_Work to do_:
Answer these from the book review below:
1. Who wrote the book with Lars Bjorn?
2. How many club owners and musicians did the two authors interview?
3. Who will make the book available in the U.K. and Europe?

_Passage given_:
From Publishers Weekly

Besides the auto industry, Detroit is best-known for Motown the jubilant pop tunes of '60s bands like the Temptations. But Detroit produced music before the '60s, argues Lars Bjorn in Before Motown: A History of Jazz in Detroit, 1920-1960, written with veteran jazz broadcaster Jim Gallert. Swedish-born Bjorn, a sociology professor at the University of Michigan, explores the city's music scene from its pre-Big Band era to its 1950s "Golden Age" to rhythm and blues. Copiously researched Bjorn and Gallert interviewed over 90 club owners and musicians with never-before-published b&w photos and period advertisements, this large-format book will appeal to jazz enthusiasts and Detroit denizens. For the many European fans of American jazz, Plymbridge will make it available in the U.K. and Europe. ( Aug. 13)
Copyright 2001 Reed Business Information, Inc. --This text refers to an out of print or unavailable edition of this title.

_Provided information_:
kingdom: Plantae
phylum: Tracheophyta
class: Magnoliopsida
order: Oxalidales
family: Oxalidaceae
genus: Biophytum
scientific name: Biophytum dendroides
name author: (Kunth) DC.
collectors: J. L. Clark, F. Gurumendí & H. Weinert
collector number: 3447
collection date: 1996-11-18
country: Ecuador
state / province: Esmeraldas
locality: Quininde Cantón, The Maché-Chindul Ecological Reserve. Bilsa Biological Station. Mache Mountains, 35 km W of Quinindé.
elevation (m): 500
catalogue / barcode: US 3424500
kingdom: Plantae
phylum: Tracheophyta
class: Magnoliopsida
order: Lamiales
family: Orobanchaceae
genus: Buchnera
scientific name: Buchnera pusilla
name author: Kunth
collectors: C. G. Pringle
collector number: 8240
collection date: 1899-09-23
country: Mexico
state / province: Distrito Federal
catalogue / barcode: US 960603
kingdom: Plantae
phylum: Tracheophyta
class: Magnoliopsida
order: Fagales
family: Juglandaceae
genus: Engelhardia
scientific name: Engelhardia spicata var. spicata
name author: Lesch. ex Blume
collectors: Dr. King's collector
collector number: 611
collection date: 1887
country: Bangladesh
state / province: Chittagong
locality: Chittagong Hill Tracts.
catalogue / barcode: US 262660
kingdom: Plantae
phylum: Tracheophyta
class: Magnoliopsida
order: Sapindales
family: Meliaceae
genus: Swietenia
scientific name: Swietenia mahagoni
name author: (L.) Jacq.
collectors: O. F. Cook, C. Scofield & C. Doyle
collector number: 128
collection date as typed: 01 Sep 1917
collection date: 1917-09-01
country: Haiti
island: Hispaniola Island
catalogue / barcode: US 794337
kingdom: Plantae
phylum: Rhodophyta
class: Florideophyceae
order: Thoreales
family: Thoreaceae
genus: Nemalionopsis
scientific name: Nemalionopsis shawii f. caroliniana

_Expected answer_:
1. Jim Gallert, a veteran jazz broadcaster
2. Over 90
3. Plymbridge